In het jaar 2005 ontmoette ik, in een straat van de stad waar ik destijds regelmatig kwam, een vrouw. Ze stond in de deuropening en sprak mij aan.
De vrouw, laten we haar J noemen, had al een groot stuk leven achter de rug.
Ze wist veel over het reilen en zeilen in haar straat: ze kende bijna alle mensen die haar deur voorbijgingen bij naam. Over veel actuele thema’s had deze vrouw een uitgesproken mening. Ze had een mening over de politiek in eigen land en in de wereld. Ze praatte over klein en groot nieuws, over goed en kwaad.
Veel mensen liepen haar achteloos voorbij, zodat het soms leek alsof ze tegen zichzelf praatte. Ik bedacht dat zij op haar manier een buurtwerkster, het geweten, de spiegel van haar straat, haar wijk en verder was.
Het stemde mij mismoedig dat deze vrouw geen stem, geen forum had om van zich te laten horen.
J. kreeg van mij een eigen leven als ‘Frauke Niemand’. Voor mij stond ze symbool voor de vele naamlozen in vele straten in nog meer steden.
In 2011 startte ik het project Frauke Niemand.
Frauke Niemand stuurde brieven naar kranten. Aangezien haar brieven nooit werden gepubliceerd in de krant kregen deze brieven een plaats in de tentoonstelling ‘Geënt’
(‘Geënt’ Klaas Verpoest&Chantal Sap 2011, Abdij van het park Heverlee)
In 2017 veranderde Frauke Niemand in Frauke Jemand (omdat een niemand ook een iemand is). Haar zoektocht naar ‘een stem’ in het publieke forum dit via muurkranten in de stad werd in een fotoinstallatie in beeld gebracht door Herman Baert( Tentoonstelling Lichtende kamers- Besloten hofjes Kruidtuin 2017).
Vanaf 2018 zette Frauke Jemand haar poging tot het verkrijgen van een stem in het publieke forum verder deze keer via brieven aan de lezer en foto’s van H.Baert.
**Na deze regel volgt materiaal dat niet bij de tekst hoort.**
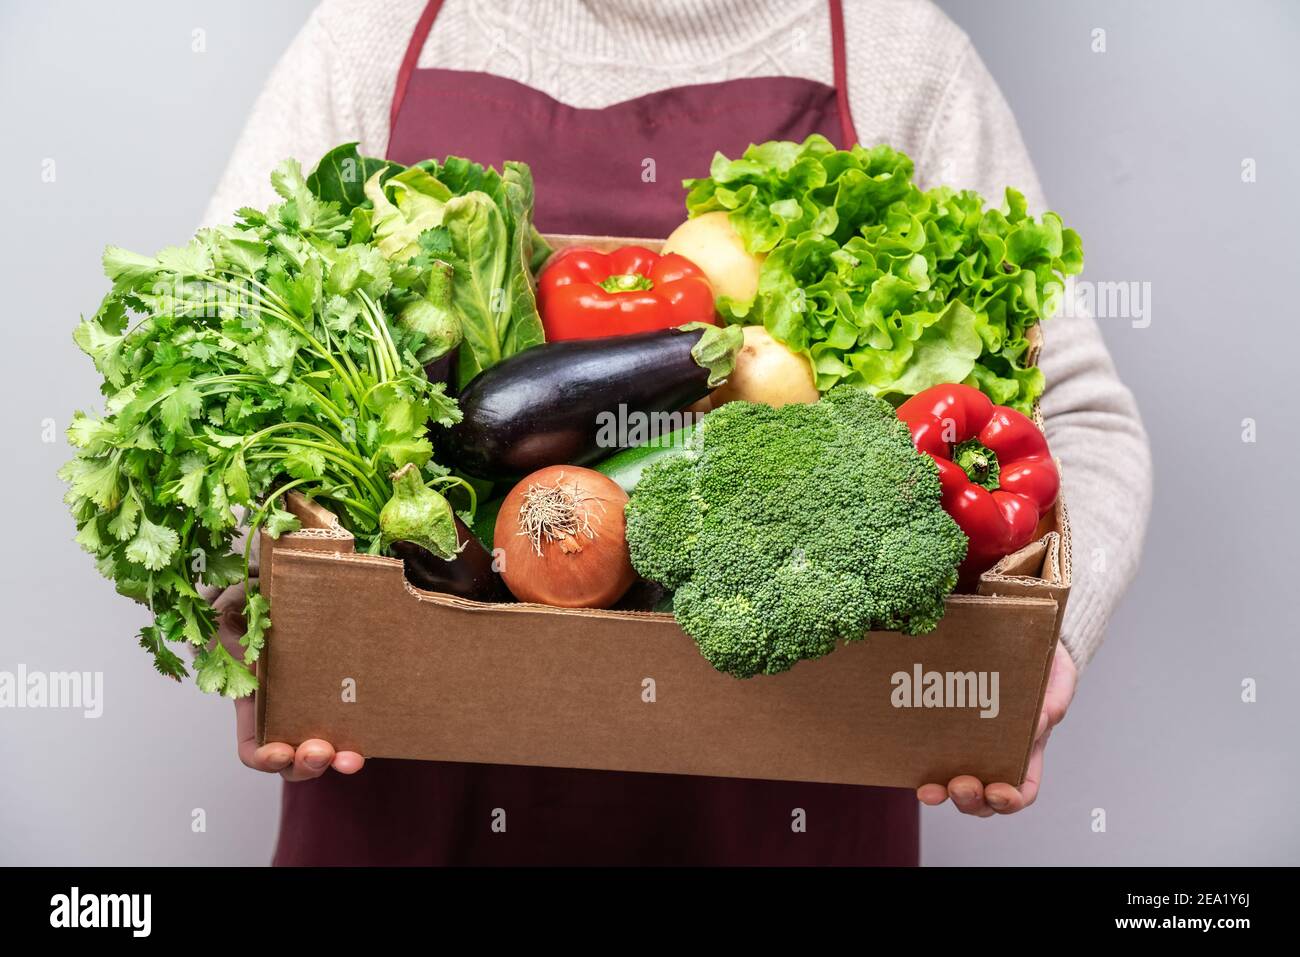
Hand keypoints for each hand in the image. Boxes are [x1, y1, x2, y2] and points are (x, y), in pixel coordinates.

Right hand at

Het begon schuchter met hier een daar een lezer, intussen heeft Frauke J. (zoals we haar tegenwoordig noemen) een vast lezerspubliek en vele nieuwsgierigen die haar brieven willen lezen.
Ook in 2022 zal Frauke J. haar mening en mijmeringen niet onder stoelen of banken steken, zij het aan een iets rustiger tempo.